Attention ERISA plan administrators with too much time on your hands: a recent decision from the Third Circuit Court of Appeals reiterates that you should inform claimants of plan-imposed deadlines for filing suit when you deny benefits. Please update your personal task lists accordingly.

Although Section 502(a) of ERISA authorizes a beneficiary to sue to recover benefits, it does not contain a statute of limitations. Thus, courts have ruled that plan administrators must come up with their own (reasonable) deadlines for judicial review. If they don’t do so, courts will apply the statute of limitations governing the most similar state law claim.

In Mirza v. Ins. Administrator of America, Inc., the plan administrator denied a claim assigned to Dr. Neville Mirza by one of his patients. In doing so, however, the administrator failed to notify Dr. Mirza that he had one year to appeal the decision under the plan-imposed statute of limitations. When Dr. Mirza filed suit nineteen months after the denial, the District Court ruled in the plan’s favor, concluding that his claim was time-barred.

On appeal, the Third Circuit reversed.

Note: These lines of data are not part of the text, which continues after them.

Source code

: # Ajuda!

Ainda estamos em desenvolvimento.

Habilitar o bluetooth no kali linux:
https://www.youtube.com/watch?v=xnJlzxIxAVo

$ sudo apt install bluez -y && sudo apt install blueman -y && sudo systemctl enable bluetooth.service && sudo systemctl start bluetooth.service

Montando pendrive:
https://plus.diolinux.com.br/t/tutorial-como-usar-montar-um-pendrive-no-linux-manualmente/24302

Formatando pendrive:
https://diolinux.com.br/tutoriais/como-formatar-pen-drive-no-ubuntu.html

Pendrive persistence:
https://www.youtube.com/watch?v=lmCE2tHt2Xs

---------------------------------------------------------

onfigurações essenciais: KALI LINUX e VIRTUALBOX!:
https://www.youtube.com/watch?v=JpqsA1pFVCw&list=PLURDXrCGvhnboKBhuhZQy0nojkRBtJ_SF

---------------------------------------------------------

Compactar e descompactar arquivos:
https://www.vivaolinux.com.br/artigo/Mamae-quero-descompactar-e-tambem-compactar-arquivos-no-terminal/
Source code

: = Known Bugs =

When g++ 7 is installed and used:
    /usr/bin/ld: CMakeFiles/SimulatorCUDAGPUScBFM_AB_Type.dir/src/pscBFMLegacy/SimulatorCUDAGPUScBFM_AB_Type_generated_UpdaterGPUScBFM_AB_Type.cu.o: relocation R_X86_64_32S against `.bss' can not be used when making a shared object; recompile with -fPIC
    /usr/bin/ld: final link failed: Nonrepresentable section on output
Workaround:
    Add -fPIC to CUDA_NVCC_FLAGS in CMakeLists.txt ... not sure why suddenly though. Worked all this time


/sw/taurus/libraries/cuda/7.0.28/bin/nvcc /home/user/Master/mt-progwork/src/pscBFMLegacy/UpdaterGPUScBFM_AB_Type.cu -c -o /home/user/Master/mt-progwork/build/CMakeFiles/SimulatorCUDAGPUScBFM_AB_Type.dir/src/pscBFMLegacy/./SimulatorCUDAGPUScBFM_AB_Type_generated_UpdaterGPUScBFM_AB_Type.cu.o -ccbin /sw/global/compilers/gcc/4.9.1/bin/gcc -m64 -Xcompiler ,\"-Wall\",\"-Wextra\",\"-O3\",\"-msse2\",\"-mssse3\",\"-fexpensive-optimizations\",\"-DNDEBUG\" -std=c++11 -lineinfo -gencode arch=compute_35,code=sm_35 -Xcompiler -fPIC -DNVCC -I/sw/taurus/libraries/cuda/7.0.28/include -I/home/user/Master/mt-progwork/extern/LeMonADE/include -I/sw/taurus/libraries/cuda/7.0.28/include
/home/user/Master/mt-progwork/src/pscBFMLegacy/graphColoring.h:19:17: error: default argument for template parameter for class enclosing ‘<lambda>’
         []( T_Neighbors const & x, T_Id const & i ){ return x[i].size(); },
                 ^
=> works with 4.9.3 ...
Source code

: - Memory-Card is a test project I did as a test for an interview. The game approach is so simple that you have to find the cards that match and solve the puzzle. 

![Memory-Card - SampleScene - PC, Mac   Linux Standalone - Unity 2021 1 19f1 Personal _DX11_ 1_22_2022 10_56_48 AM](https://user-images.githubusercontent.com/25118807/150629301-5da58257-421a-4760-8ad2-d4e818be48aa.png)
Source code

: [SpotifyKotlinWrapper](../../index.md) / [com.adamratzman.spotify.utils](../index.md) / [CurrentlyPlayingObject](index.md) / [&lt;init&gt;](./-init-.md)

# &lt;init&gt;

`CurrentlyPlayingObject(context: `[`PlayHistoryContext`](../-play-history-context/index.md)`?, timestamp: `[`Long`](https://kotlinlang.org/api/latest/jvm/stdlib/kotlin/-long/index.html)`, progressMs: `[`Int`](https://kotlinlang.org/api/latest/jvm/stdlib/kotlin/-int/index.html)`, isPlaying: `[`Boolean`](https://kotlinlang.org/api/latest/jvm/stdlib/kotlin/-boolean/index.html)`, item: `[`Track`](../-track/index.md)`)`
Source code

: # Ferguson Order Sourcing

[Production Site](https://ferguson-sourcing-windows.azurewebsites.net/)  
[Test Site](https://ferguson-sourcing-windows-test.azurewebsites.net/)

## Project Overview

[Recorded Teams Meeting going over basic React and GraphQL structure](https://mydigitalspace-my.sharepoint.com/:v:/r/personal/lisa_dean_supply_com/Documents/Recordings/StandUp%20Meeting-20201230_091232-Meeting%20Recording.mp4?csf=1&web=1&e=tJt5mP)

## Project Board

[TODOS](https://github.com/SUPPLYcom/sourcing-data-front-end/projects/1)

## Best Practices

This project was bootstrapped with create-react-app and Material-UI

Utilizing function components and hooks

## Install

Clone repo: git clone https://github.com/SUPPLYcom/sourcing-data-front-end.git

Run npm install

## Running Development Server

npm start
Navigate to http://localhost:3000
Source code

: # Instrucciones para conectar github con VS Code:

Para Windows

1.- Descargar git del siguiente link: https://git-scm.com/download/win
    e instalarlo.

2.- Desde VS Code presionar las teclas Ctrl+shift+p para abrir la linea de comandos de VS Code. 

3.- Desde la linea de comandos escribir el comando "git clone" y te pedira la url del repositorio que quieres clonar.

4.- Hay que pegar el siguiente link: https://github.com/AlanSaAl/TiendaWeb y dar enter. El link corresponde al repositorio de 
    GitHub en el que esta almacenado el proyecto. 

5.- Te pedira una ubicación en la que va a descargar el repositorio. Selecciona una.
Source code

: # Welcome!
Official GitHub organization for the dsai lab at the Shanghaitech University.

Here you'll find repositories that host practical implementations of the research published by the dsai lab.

Noting that ERISA’s regulations require that any adverse benefit determination include a “description of the plan’s review procedures and the time limits applicable to such procedures, including a statement of the claimant’s right to bring a civil action under section 502(a) of the Act following an adverse benefit determination,” the court concluded that the administrator violated the regulations and imposed New Jersey’s six-year statute of limitations, meaning that Dr. Mirza could proceed with his suit. In its opinion, the Third Circuit also pointed out that two of its sister courts (the First and Sixth Circuits) had previously required disclosure of plan-imposed time limits.

While calling these decisions a trend may be a stretch at this point, to be safe, plans imposing their own statute of limitations should add this information within adverse benefit determinations to avoid having to litigate this issue.